This seems to have something to do with setting upper_bound.

The documentation states:

When operating on a DataFrame, the schema does not need to be tracked or pre-determined, as the result will be eagerly evaluated, so you can leave this parameter unset.

but it does seem to have an effect even in eager mode:

ds.select(pl.col("A").list.to_struct(upper_bound=3).struct.field("*"))  # Works now!
shape: (3, 3)
┌─────────┬─────────┬─────────┐
│ field_0 ┆ field_1 ┆ field_2 │
│ ---     ┆ ---     ┆ ---     │
│ str     ┆ str     ┆ str     │
╞═════════╪═════════╪═════════╡
│ A       ┆ B       ┆ C       │
│ D       ┆ null    ┆ null    │
│ E       ┆ F       ┆ null    │
└─────────┴─────────┴─────────┘

However, it seems like I need to "correctly" guess the number of upper_bound, e.g. this will break:

ds.select(pl.col("A").list.to_struct(upper_bound=999).struct.field("*"))
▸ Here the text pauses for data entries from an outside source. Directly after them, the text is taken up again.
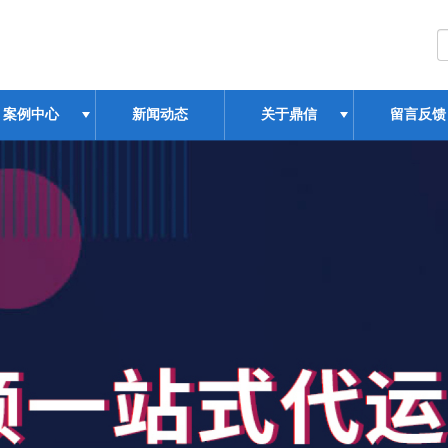
案例中心
新闻动态
关于鼎信
留言反馈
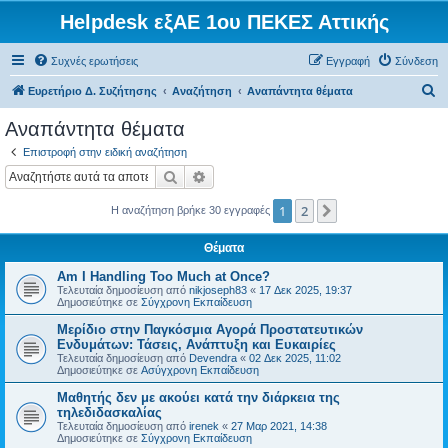
Helpdesk εξΑΕ 1ου ΠΕΚΕΣ Αττικής
Συχνές ερωτήσεις
Εγγραφή
Σύνδεση
Α
Ευρετήριο Δ. Συζήτησης
Αναζήτηση
Αναπάντητα θέματα
ν
Αναπάντητα θέματα
α
Επιστροφή στην ειδική αναζήτηση
ζ
Αναζήτηση
Ειδική αναζήτηση
ή
1
2
Επόμενη
Η αναζήτηση βρήκε 30 εγγραφές
τ
η
Θέματα
σ
Am I Handling Too Much at Once?
η
Τελευταία δημοσίευση από
nikjoseph83
«
17 Δεκ 2025, 19:37
Δημοσιεύτηκε σε
Σύγχρονη Εκπαίδευση
Μερίδιο στην Παγκόσμια Αγορά Προστατευτικών
Ενδυμάτων: Τάσεις, Ανάπτυξη και Ευκαιρίες
Τελευταία δημοσίευση από
Devendra
«
02 Δεκ 2025, 11:02
Δημοσιεύτηκε σε
Ασύγχρονη Εκπαίδευση
Μαθητής δεν με ακούει κατά την διάρκεια της
τηλεδιδασκαλίας
Τελευταία δημοσίευση από
irenek
«
27 Μαρ 2021, 14:38
Δημοσιεύτηκε σε
Σύγχρονη Εκπαίδευση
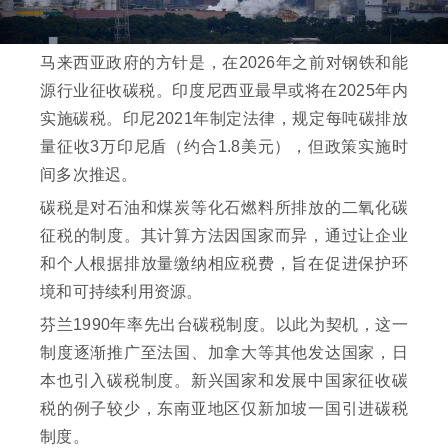
马来西亚政府的方针是，在2026年之前对钢铁和能
源行业征收碳税。印度尼西亚最早或将在2025年内
实施碳税。印尼2021年制定法律，规定每吨碳排放
量征收3万印尼盾（约合1.8美元），但政策实施时
间多次推迟。
碳税是对石油和煤炭等化石燃料所排放的二氧化碳
征税的制度。其计算方法因国家而异，通过让企业
和个人根据排放量缴纳相应税费，旨在促进保护环
境和可持续利用资源。
芬兰1990年率先出台碳税制度。以此为契机，这一
制度逐渐推广至法国、加拿大等其他发达国家，日
本也引入碳税制度。新兴国家和发展中国家征收碳
税的例子较少，东南亚地区仅新加坡一国引进碳税
制度。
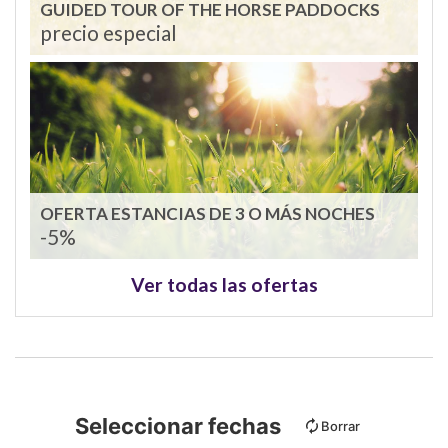
GUIDED TOUR OF THE HORSE PADDOCKS
precio especial
OFERTA ESTANCIAS DE 3 O MÁS NOCHES
-5%
Ver todas las ofertas
Seleccionar fechas
Borrar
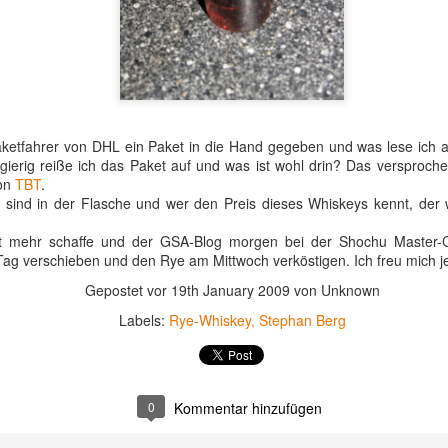
Sommerurlaubes die Bodega von Williams and Humbert in Jerez 
la Frontera zu besuchen.
Hier ließ ich mir alles über Sherry, und PX im Besonderen, von d
Herkunft bis zur Herstellung, erklären.
Pflanze:
aketfahrer von DHL ein Paket in die Hand gegeben und was lese ich 
Pedro Ximenez ist eine weiße Traube mit kleinen Beeren, die ein
gierig reiße ich das Paket auf und was ist wohl drin? Das versproc
sehr hohen Zuckergehalt haben.
on
TBT
.
 sind in der Flasche und wer den Preis dieses Whiskeys kennt, der 
t mehr schaffe und der GSA-Blog morgen bei der Shochu Master-Cl
ag verschieben und den Rye am Mittwoch verköstigen. Ich freu mich jet
Gepostet vor
19th January 2009
von Unknown
Labels:
Rye-Whiskey
Stephan Berg
0
Kommentar hinzufügen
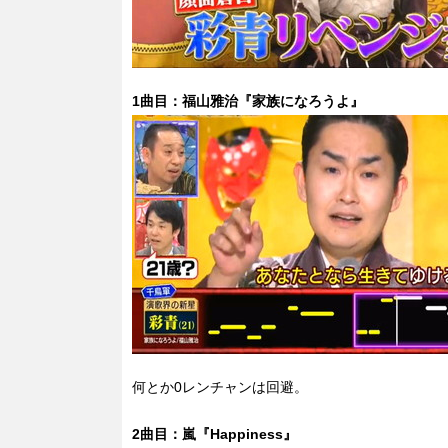
1曲目：福山雅治『家族になろうよ
』
何とか0レンチャンは回避。
2曲目：嵐『Happiness』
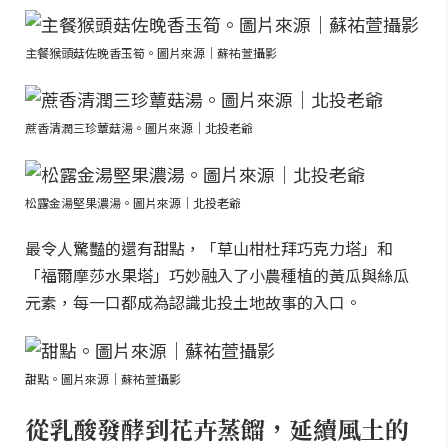
主餐猴頭菇佐晚香玉筍。圖片來源｜蘇祐萱攝影
蔗香清潤三珍蕈菇湯。圖片來源｜北投老爺
松露金湯堅果濃湯。圖片來源｜北投老爺
最令人驚豔的還有甜點，「草山柑杜拜巧克力塔」和
「福爾摩莎水果塔」巧妙融入了小農種植的黃瓜與絲瓜
元素，每一口都成為認識北投土地故事的入口。
甜點。圖片來源｜蘇祐萱攝影
從乳酸發酵到花卉蒸餾，延續風土的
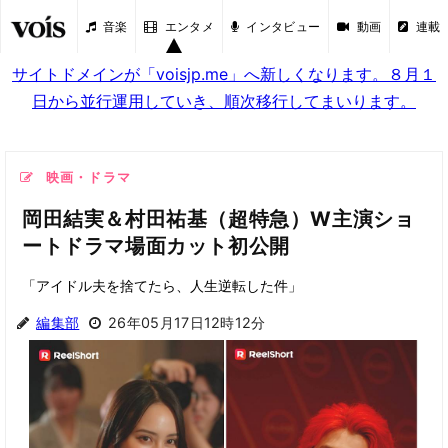
音楽
エンタメ
インタビュー
動画
連載
サイトドメインが「voisjp.me」へ新しくなります。８月１
日から並行運用していき、順次移行してまいります。
映画・ドラマ
岡田結実＆村田祐基（超特急）W主演ショ
ートドラマ場面カット初公開
「アイドル夫を捨てたら、人生逆転した件」
編集部
26年05月17日12時12分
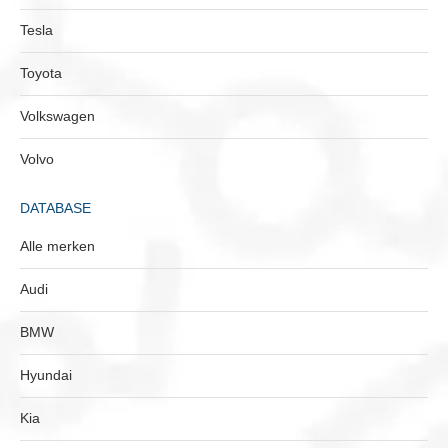
Tesla
Toyota
Volkswagen
Volvo
DATABASE
Alle merken
Audi
BMW
Hyundai
Kia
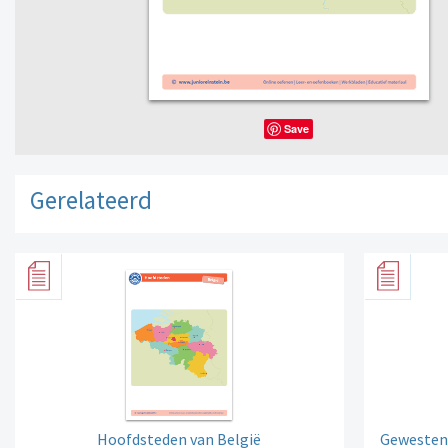
Save
Gerelateerd
Hoofdsteden van België
Gewesten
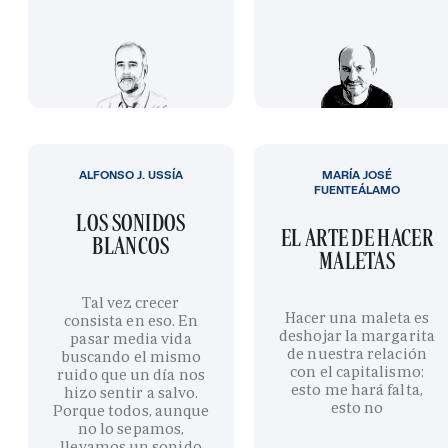
ALFONSO J. USSÍA
MARÍA JOSÉ
FUENTEÁLAMO
LOS SONIDOS
EL ARTE DE HACER
BLANCOS
MALETAS
Tal vez crecer
Hacer una maleta es
consista en eso. En
deshojar la margarita
pasar media vida
de nuestra relación
buscando el mismo
con el capitalismo:
ruido que un día nos
esto me hará falta,
hizo sentir a salvo.
esto no
Porque todos, aunque
no lo sepamos,
llevamos un sonido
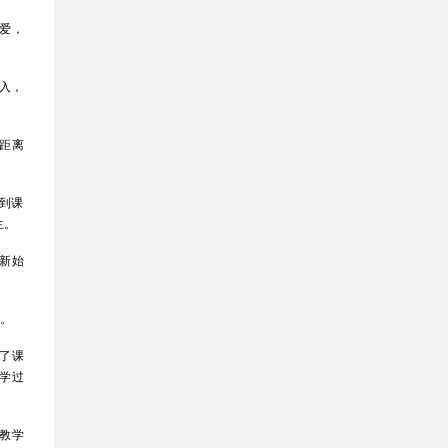
爱，
欲入，
距离
到课
生。
新始
程。
了课
学过
教学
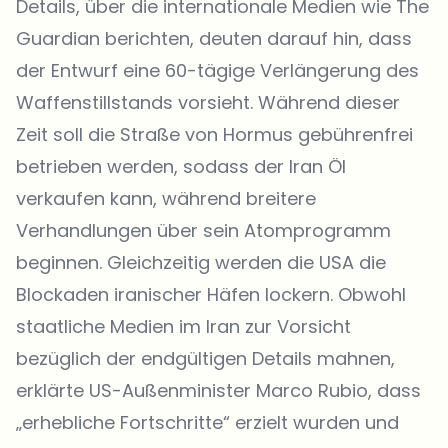
Details, über die internationale Medien wie
The
Guardian
berichten, deuten darauf hin, dass
der Entwurf eine 60-tägige Verlängerung des
Waffenstillstands vorsieht. Während dieser
Zeit soll die Straße von Hormus gebührenfrei
betrieben werden, sodass der Iran Öl
verkaufen kann, während breitere
Verhandlungen über sein Atomprogramm
beginnen. Gleichzeitig werden die USA die
Blockaden iranischer Häfen lockern. Obwohl
staatliche Medien im Iran zur Vorsicht
bezüglich der endgültigen Details mahnen,
erklärte US-Außenminister Marco Rubio, dass
„erhebliche Fortschritte“ erzielt wurden und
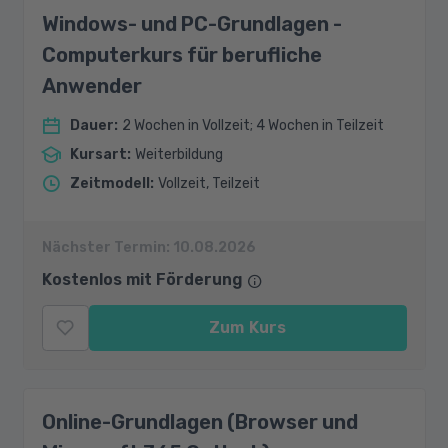
Windows- und PC-Grundlagen -
Computerkurs für berufliche
Anwender
Dauer
:
2 Wochen in Vollzeit; 4 Wochen in Teilzeit
Kursart
:
Weiterbildung
Zeitmodell
:
Vollzeit, Teilzeit
Nächster Termin:
10.08.2026
Kostenlos mit Förderung
Zum Kurs
Online-Grundlagen (Browser und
StructFieldNotFoundError: field_272

(and in fact, the "272" in field_272 is random, it's different each time. Probably due to parallelism).

ritchie46 commented 1 month ago

This cannot be solved dynamically. Polars needs to know the data-type before running the query on the actual data. So if your upper bound is incorrect, Polars will expand fields that don't exist in the data.

There is not much we can do here.

kevinli1993 commented 1 month ago

Ah I see - it's a consequence of LazyFrame in that ds.with_columns(...) has similar semantics as ds.lazy().with_columns(...).collect()